Answered by JamesWillett on September 29, 2020

Poll for the maximum acceptable response time. Decide the longest response time you are willing to accept. Then poll for that long.

Set your poll timeout such that:

  • You cannot accept a longer response time, even if the element were to appear on the next poll cycle.
  • You can accept a shorter response time, no matter how grudgingly.

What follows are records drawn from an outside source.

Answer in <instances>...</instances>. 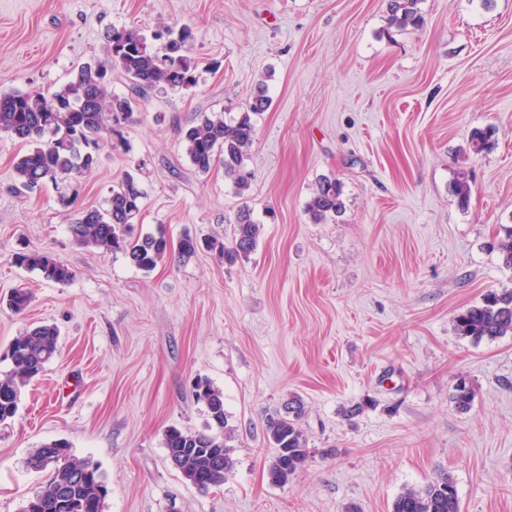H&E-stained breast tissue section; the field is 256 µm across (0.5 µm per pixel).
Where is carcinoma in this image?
<instances>
[{
  "label": "carcinoma",
  "instance_id": "1",
  "mask_svg": "<svg viewBox=\"0 0 512 512\" xmlns=\"http://www.w3.org/2000/svg\"><path fill=\"white\" fill-rule=\"evenodd\" d=\"M418 0H391L390 24L399 29L421 23ZM193 39L190 27L166 26L147 36L137 28L112 27L107 31V54L104 61L85 62L73 77L51 93L11 89L0 92V134L19 139L30 149L13 164L15 182L21 190L31 191L42 184L63 185L61 205L74 207L79 199L78 177L96 164L103 135L122 141V128L132 119L135 108L155 90L179 91L197 83L196 66L185 54ZM127 82L128 94L112 93V72ZM269 100L259 91L249 111L233 122L217 113L200 114L198 124L182 131L186 155L200 173H207L220 162L239 192L249 188L251 173L244 170L243 159L251 145L255 128L251 115L263 112ZM490 135L474 129L468 139L469 150L484 152ZM341 184L329 177L319 180L307 205L314 224H321L342 213L344 202ZM144 193L135 177L128 173L112 187L107 207H84L69 224L75 242L101 252H121L130 264L144 273L156 269L169 254L171 244L163 231L134 234L143 205ZM260 225L250 210L236 217L231 255L248 257L257 247ZM226 253L224 242L198 240L185 234L179 241V257L188 259L200 247ZM16 262L59 284L70 282L75 272L40 252L19 253ZM31 301L30 292L16 289L8 299L9 308L21 313ZM457 336L472 341L512 335V292L487 294L481 303L472 305L453 318ZM59 333L52 324L38 325L11 342L8 353L11 369L0 375V424L12 420L18 411L21 389L39 376L58 351ZM196 401L206 409L208 422L204 431L168 427L163 434L167 457L174 459L176 470L192 485L203 489L220 486L233 467L231 449L222 429L227 425L223 392L207 382L194 386ZM460 411L471 408L474 390L461 380L451 396ZM301 401L294 398L265 420L269 447L275 449L268 466L273 484H285L308 460L306 439L298 420ZM27 467L48 472L46 484L28 498L21 512H103L107 495L105 478L99 468L86 460L71 457L69 444L51 441L35 449ZM392 512H461L459 497L451 476L443 474L420 487H406L395 498Z\"/></svg>",
  "mask_w": 512,
  "mask_h": 512
}]
</instances>
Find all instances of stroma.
<instances>
[{
  "label": "stroma",
  "instance_id": "1",
  "mask_svg": "<svg viewBox=\"0 0 512 512\" xmlns=\"http://www.w3.org/2000/svg\"><path fill=\"white\" fill-rule=\"evenodd\" d=\"M390 0H0V91L54 90L105 58L111 26L189 25L192 88L153 93L103 143L80 202L104 206L125 173L145 193L138 226L231 242L249 208L256 250L234 262L177 254L151 273L123 254L76 245L53 188L12 189L26 147L0 136V353L30 325L60 330L58 354L0 425V512H20L46 475L26 460L67 441L104 474V512H392L405 487L452 476L461 512H512V336L474 342L454 315L512 291L492 245L512 229V0H419L422 27L389 21ZM238 195L223 164L190 163L181 129L200 113L239 117L256 89ZM492 145L469 151L474 128ZM467 205L452 193L458 172ZM344 211L311 223L321 177ZM49 254L76 276L58 284L18 266ZM475 393L457 411L459 379ZM224 393L235 461L200 490L170 465L163 432L203 429L191 390ZM301 399L308 462L271 484L265 417ZM361 413L345 419L344 408Z\"/></svg>",
  "mask_w": 512,
  "mask_h": 512
}]
</instances>
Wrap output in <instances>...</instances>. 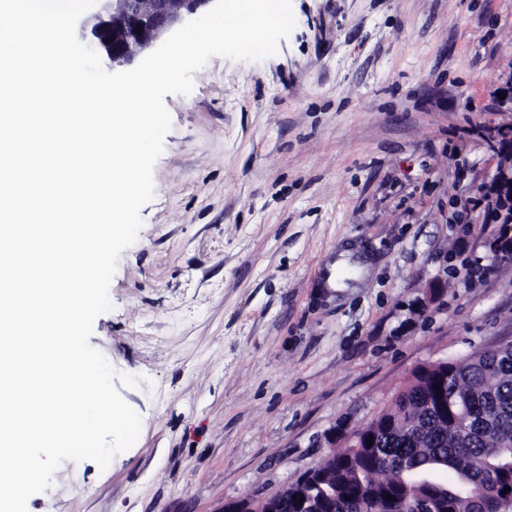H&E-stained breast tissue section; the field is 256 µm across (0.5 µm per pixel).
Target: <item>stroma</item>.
Returning a JSON list of instances; mask_svg holds the SVG:
<instances>
[{"mask_svg": "<svg viewBox=\"0 0 512 512\" xmlns=\"http://www.w3.org/2000/svg\"><path fill=\"white\" fill-rule=\"evenodd\" d=\"M260 61L214 57L172 128L91 345L141 418L107 468L64 461L27 512H220L287 488L425 365L512 338V260L467 200L508 130L512 0H291ZM469 211L470 221L454 223ZM361 245L364 279L317 265ZM336 257L326 260L320 264L316 275L322 283L331 281L335 286H352L360 276L361 270L359 266L352 260L348 263L336 266Z\"/></svg>", "mask_w": 512, "mask_h": 512, "instance_id": "stroma-1", "label": "stroma"}]
</instances>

I like to be generous with polling timeouts. Say 90 seconds. The drawback of long poll times is that if the system is broken in such a way that the element never appears, that failure will chew up 90 seconds of test execution time. The advantage is that the long poll timeout absorbs "normal" variation in network delays, garbage collection, CPU-contention, and other stuff that affects response time.

Are you willing to wait 90 seconds for an element to appear? Or is 90 seconds a clear failure in your system?

WebDriver's explicit waits allow you to specify how long and how often to poll.

Sprinkling while loops through your code will drive you crazy. Use WebDriver's explicit waits.

Or if you can tolerate lots of parentheses in your code, check out my 'expression' library:

Answered by Dale Emery on September 29, 2020

Your solution where you retry the sendKeys operation is the right idea. I do the same thing. You should have a sort of "retry" fallback.

I also suggest running all failed tests twice after they fail and if they succeed at any point, they should pass.

You can also try different Expected Conditions. I prefer to use "displayed and clickable" for most of my GUI automation.